The legendary dressage trainer Fritz Stahlecker has passed away on 2 March 2018 at age 92.
Stahlecker became known for his "hand-saddle-hand" method, which was based on the philosophy that horses could be trained in hand and that this training later would translate to the saddle. Stahlecker was known for working with the horses, not against them. The most recent developments in the sport of dressage were a great concern to him and he disapproved of any form of violence or hardness against a horse.
Stahlecker was the inventor of several bits, which were intended to be soft and force free and for a better communication between horse and man.

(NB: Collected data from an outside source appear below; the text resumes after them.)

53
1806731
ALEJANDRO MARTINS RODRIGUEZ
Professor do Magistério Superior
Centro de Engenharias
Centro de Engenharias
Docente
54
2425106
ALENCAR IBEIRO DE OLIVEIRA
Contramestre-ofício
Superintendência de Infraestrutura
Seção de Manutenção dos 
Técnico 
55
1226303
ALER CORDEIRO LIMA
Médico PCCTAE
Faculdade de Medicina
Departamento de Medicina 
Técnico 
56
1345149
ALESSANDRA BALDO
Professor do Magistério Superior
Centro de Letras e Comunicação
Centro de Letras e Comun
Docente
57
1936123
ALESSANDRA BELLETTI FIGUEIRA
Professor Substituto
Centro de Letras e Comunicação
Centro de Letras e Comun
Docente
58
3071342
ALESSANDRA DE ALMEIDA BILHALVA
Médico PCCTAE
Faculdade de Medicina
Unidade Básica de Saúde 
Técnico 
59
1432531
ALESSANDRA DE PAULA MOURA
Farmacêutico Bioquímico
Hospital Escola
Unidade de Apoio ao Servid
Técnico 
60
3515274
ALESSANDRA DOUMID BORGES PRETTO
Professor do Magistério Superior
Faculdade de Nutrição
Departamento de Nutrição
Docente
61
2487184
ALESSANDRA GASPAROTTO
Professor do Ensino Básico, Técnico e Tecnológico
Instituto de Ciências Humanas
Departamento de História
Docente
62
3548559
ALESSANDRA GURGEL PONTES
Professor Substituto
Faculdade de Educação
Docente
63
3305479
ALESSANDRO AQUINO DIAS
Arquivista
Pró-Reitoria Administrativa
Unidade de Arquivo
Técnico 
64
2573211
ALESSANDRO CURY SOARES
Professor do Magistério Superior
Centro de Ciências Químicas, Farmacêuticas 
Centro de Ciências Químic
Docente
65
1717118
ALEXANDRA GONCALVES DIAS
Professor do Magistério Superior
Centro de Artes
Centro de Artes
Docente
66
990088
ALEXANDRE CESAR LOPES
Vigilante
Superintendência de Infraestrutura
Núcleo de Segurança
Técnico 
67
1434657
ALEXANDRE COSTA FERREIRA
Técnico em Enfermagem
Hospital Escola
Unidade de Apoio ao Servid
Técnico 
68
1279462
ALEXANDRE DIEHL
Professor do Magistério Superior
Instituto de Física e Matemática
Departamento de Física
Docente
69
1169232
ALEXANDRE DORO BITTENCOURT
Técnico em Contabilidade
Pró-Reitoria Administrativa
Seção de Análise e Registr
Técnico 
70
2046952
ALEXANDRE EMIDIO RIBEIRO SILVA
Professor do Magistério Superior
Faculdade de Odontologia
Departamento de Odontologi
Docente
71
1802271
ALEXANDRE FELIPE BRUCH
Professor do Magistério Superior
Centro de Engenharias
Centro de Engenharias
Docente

Stahlecker was key in the training of Sven Rothenberger's 1996 Olympic team silver and individual bronze medal winning horse Weyden
Fritz had an interest in culture that expanded the horse world and was deeply devoted to art and literature. His grand daughter Alexandra Stadelmayer is an international Grand Prix competitor.
Just as her mom Ulrike sold Weyden to Sven Rothenberger, so did she sell her first GP horse Lord Lichtenstein to Thailand as a schoolmaster. Other top horses from Stahlecker’s stable are Palladio (Daniel Ramseier), Corinth (Marcela Krinke) and Watteau (Friederike Hahn).
He would have turned 93 on 22 March 2018.